__Your task__
Please retype the part of the Bible-story post below that starts at the words "Here’s the download" and stops after "was very good.".
======== Selected extract
(Today we begin a series of posts about the “whole story” of the Bible. I plan to run one every week, on Tuesdays, with a printable PDF. The printable includes a brief 2-3 paragraph introduction, Bible passages to read, a key verse, 5-7 thought/discussion questions, and 2-3 activities for the kids.)
Every story has certain elements in order to be a story. We often think of characters first–somebody has to act in the story, and there’s usually a hero, or protagonist. Usually, though not always, there’s also an adversary, or antagonist. And then, of course, something has to happen. Some kind of problem develops, or a conflict arises, that the hero has to solve or resolve. The plot develops around this conflict and resolution, working its way to a climax.
But there’s another story element that we often overlook, and that’s the setting. In some contemporary stories, the setting is not especially consequential: it could be any modern city, or Midwestern small town. But in historical fiction, or science fiction, or regional fiction, the setting leans in, shaping a plot that couldn’t take place anywhere else, or in any other time. (I wrote about the importance of setting in great westerns on my other website.)
The Bible story also starts with setting: the heavens and the earth. We often pass over it in order to get to characters and plot, but for this week, let’s linger and think about what the setting means for this particular story. What meaning is packed into the very first sentence of the world’s greatest story?
Here’s the download for our first week:
I neglected to add a Key Verse to the download, so I’ll put it here: Genesis 1:31–
And God saw everything that he had made, and behold, it was very good.
================
======== Supplied material
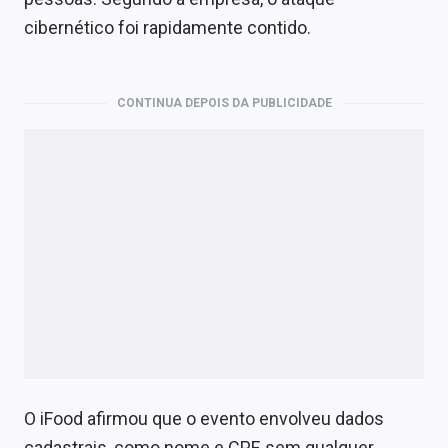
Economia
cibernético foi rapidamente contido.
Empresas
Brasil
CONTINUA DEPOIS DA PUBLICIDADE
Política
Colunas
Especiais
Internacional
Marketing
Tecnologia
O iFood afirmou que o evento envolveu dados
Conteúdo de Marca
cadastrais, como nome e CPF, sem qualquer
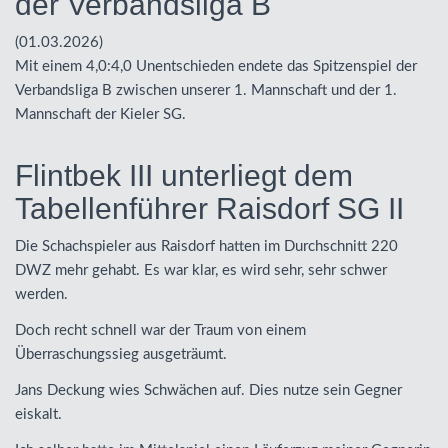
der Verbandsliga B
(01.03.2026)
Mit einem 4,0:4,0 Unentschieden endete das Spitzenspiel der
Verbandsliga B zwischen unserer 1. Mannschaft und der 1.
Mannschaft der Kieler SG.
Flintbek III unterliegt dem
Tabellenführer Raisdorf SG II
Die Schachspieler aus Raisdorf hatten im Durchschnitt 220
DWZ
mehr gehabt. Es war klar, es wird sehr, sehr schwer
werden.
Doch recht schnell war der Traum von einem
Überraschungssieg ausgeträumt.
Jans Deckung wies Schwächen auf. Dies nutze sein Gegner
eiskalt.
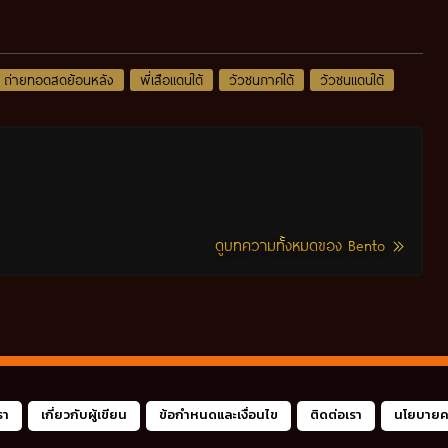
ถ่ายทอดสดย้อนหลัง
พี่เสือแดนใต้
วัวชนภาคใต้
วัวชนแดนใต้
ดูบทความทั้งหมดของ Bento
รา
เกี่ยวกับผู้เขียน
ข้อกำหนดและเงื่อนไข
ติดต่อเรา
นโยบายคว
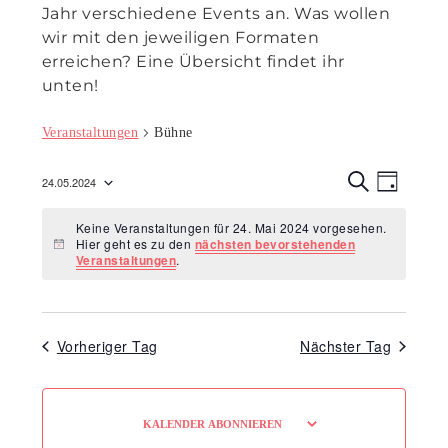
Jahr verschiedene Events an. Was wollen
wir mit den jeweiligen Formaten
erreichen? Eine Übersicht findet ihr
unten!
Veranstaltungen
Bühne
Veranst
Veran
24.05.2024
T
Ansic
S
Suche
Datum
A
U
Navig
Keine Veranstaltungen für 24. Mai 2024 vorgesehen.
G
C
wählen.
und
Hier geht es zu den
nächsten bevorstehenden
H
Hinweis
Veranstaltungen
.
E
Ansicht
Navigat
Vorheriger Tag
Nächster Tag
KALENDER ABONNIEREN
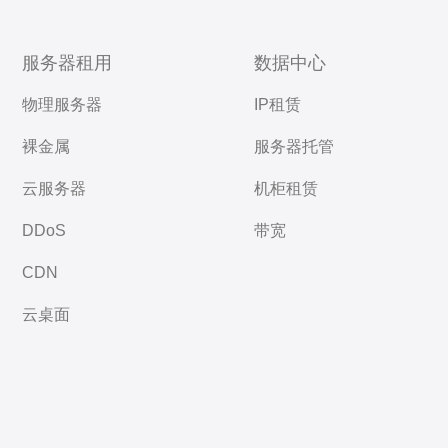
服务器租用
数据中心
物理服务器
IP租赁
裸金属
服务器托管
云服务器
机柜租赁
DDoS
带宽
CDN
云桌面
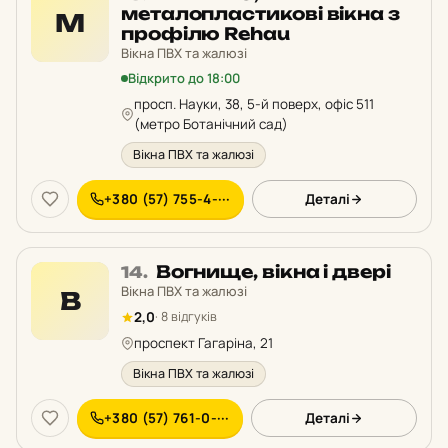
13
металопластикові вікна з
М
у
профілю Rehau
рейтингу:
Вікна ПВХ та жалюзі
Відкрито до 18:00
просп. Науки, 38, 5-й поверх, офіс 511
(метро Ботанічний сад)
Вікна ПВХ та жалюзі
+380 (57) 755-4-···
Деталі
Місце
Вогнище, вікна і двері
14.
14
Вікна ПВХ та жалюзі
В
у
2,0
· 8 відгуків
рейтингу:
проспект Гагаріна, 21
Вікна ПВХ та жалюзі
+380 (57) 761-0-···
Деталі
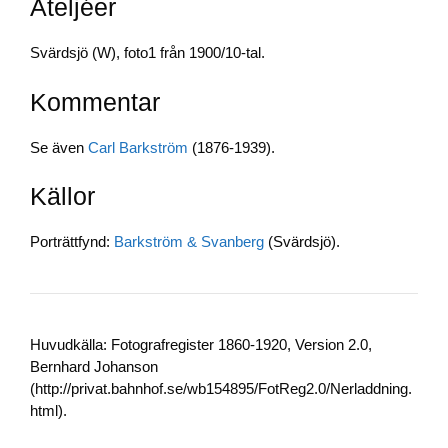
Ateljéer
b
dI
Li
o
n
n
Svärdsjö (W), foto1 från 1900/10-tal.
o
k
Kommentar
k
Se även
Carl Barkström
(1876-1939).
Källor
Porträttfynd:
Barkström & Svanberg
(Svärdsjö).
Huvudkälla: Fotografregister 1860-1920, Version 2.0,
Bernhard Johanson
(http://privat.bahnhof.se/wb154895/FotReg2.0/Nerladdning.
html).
================
__Answer space__
Here’s the download for our first week:
I neglected to add a Key Verse to the download, so I’ll put it here: Genesis 1:31–
And God saw everything that he had made, and behold, it was very good.